How Jess came to be what she was need be no part of this tale. Hers was a free life. Although still a young woman, her experience of the world had been wide, and had made her very wise. She was four years older than I, and she looked upon me nearly as a naughty child, and was sorry for me. While our intimacy may not perhaps be considered nice, it was an eminently useful one to me. She was a tower of strength to me, saved me from much harm, and enlightened me on many vital things of which I was wholly ignorant. She was one of the curious anomalies of human society in this country, a refined and cultured demi-mondaine.
Considering the debit and credit between good and evil, of my few months’ experience with Jess, I see the balance was on the side of good.
I do not pretend that such things are defensible or ever have been, but say what you will and do what you may, young men will give way to animal spirits till the millenium. Woman in some respects presentsan exceedingly serious problem in connection with college life. The matter cannot be met with “thou shalt not” or the ordinary moral punishments. All that can be safely done is to warn the young in a fatherly and kindly manner of the real dangers of the way; after that, the issue rests with the individual. Some come through the fires refined and sublimated, better fitted for larger usefulness in every way, others are scorched and warped; the weak are utterly destroyed. As for myself, I came to no particular harm. This was due, no doubt, to my natural disposition.
A professional man of strong opinions and with the courage of his convictions married Jess, and very nearly succeeded in forcing her on his social set, but she died nine months after her marriage day while the fight was still going on.
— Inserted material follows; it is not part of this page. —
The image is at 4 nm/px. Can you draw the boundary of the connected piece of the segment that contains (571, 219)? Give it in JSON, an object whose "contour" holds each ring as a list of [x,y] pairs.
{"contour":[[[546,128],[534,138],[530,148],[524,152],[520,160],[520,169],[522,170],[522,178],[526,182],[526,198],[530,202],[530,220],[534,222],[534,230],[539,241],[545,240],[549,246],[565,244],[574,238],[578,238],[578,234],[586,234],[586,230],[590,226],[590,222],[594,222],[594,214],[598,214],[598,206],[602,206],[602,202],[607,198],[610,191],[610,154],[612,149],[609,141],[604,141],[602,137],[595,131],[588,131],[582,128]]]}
Had she lived she would probably have been stoned. To me she is a very pleasant memory; a very unfortunate woman with a great character.
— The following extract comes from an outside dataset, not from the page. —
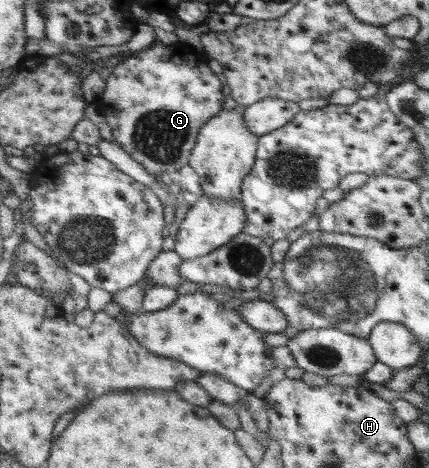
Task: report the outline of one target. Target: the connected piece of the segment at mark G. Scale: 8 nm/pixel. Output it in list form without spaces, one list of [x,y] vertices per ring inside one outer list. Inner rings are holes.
[[[155,41],[141,51],[130,53],[113,68],[96,104],[105,116],[115,141],[139,161],[149,174],[157,178],[166,172],[175,178],[183,166],[189,165],[199,131],[209,119],[221,112],[226,96],[225,81],[209,68],[202,52],[183,45],[172,46]]]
It seems to me that a great deal of our boasted virtue is nothing but very dangerous ignorance. Many marriages turn out very unhappily for no cause but the want of necessary knowledge of the affairs of sex. If men entered the state of marriage in the condition of blind ignorance in which most women enter, there would be a far greater percentage of unhappy marriages than there are.
I was cast for one of the end men in a large amateur minstrel show this winter. Muriel was greatly pleased, and was sure my comic songs would make a great hit. I bought a beautiful tambourine and thumped it diligently in the cellar daily. But alas! After three rehearsals I was asked to resign my chair to a fellow who had the nerve I lacked. I was quite confidentthat I could do it, and have done it many times since, but at the time I still blushed like a girl, although I was nearly twenty, and a chap who blushes is hardly fit for an end man in a minstrel show.
It took years of struggle before I conquered the characteristic something in my mental make-up which caused me to lack confidence in myself, and made me shy, shrinking and fearful.
If you take the doings of this very eventful year into consideration you will not think it surprising that at the Christmas examinations I was handicapped with three supplementaries, or that in the following spring I was plucked once more. This time I expected it, and was not cast down. I realised that getting an education in the college way was not for me. Father and mother were, of course, somewhat discouraged, but they had seen it coming.